An indoor shooting range could soon be coming to the old American Candle factory building that has in recent years become an eyesore for travelers on the Thruway or Kings Highway.
The indoor shooting range would occupy the rear portion of a 35,000 square building, said Matt Mason, who brought the proposal in front of the Town Planning Board on Dec. 17.
“We hope to provide a place where local hunters can get some safety training,” he said. “Local police agencies would be able to come in and conduct their training off hours.”
Mason says he wants to put safety first and that his range would meet and exceed all state and federal regulations.
“All pistols would be stored on-site in a secure area,” he said. “All ammunition will be secured in way that is compliant with all regulations.”
He also noted that a lack of residential neighbors and the proximity of the US Army Reserve facility makes this site a good fit for this type of use.
He also reassured the board that soundproofing measures would ensure that no gunshot sounds would be audible at the property line.
The project would also see a former fire reservoir (made obsolete by a planned hookup to the new town water main on King’s Highway) turned into a small park area. An old water tower also made obsolete, would be retained possibly for communications purposes.
If this proposal comes to be, it would mark the third tenant to move onto the former Philips site owned by Arthur Green, joining Kapsch’s E-ZPass test track and Spinnenweber Supply’s soon-to-open pipe yard, which are located directly across King’s Highway.
Green plans a series of upgrades to the site that include extensive renovations to the building inside and out.
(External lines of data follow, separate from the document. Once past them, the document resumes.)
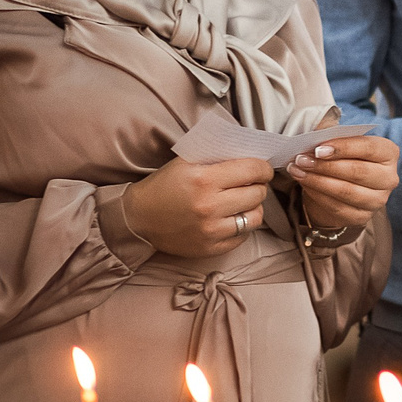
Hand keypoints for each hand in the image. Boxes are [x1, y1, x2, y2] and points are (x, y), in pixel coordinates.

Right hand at [127, 156, 274, 257]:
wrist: (138, 218)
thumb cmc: (164, 186)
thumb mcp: (186, 162)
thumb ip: (218, 156)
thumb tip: (252, 154)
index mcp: (204, 179)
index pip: (252, 170)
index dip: (263, 168)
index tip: (263, 169)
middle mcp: (209, 206)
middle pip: (257, 193)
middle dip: (258, 186)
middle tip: (250, 185)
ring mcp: (210, 230)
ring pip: (255, 217)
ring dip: (253, 208)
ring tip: (243, 203)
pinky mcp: (210, 248)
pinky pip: (243, 237)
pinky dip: (242, 227)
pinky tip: (231, 219)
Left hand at [286, 133, 398, 228]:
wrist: (342, 184)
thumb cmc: (342, 156)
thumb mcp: (339, 140)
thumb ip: (330, 134)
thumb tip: (314, 135)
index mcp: (388, 153)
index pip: (368, 148)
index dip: (343, 148)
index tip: (318, 148)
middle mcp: (389, 178)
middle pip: (357, 171)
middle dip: (325, 165)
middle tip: (301, 159)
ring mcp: (378, 200)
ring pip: (346, 191)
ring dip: (317, 180)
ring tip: (297, 170)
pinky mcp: (362, 217)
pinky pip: (337, 207)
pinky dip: (317, 195)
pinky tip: (304, 184)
Green plans to fix up the portion of the building that is not being used by the shooting range for small offices that will be rented out at a later date.
Parking lots would also be redone, Green said.
Green told the board he’s in talks with Central Hudson about reactivating an abandoned natural gas line and bringing back gas service to the Kings Highway corridor.
“Central Hudson says they’ll bring the gas back if this project goes forward,” he said.
Overall the board was cautiously optimistic about the proposal.
Chair Howard Post noted that local hunters could use more training. He says he would be happy to see improvements to this building, and that an indoor shooting range would be a good use for this building.
At the same time, Post doesn’t want to see a repeat of other failures at this site.
Paul Andreassen said that while he is excited to see a proposal to bring this long-vacant building back to life, he wants to be sure that all firearms and ammunition would be properly secured and that the building inspector is qualified to ensure compliance with State and Federal firearms regulations.
He cautioned Green and Mason to be careful about lighting and landscaping, noting that the Ulster County Planning Board is often very particular about these things. (Due to its location on a county road, the proposal also has to be approved by the County Planning Board.)
Member Dan Weeks was particularly concerned about the noise generated at the site and proposed a special requirement for noise to be limited to 65 decibels outside the building.
After much discussion, the board decided against this restriction, instead relying on the 75-decibel at the property line requirement in the zoning code.
Weeks also wants Mason and Green to be absolutely sure that all walls are bulletproof. “We don’t want any stray bullets going out towards the Thruway,” he said.
The board also wanted to be certain that there would be no gun shows, which would not be in compliance with the town’s zoning law in this area. Mason ensured them this was a “member’s only” facility with no plans for gun shows.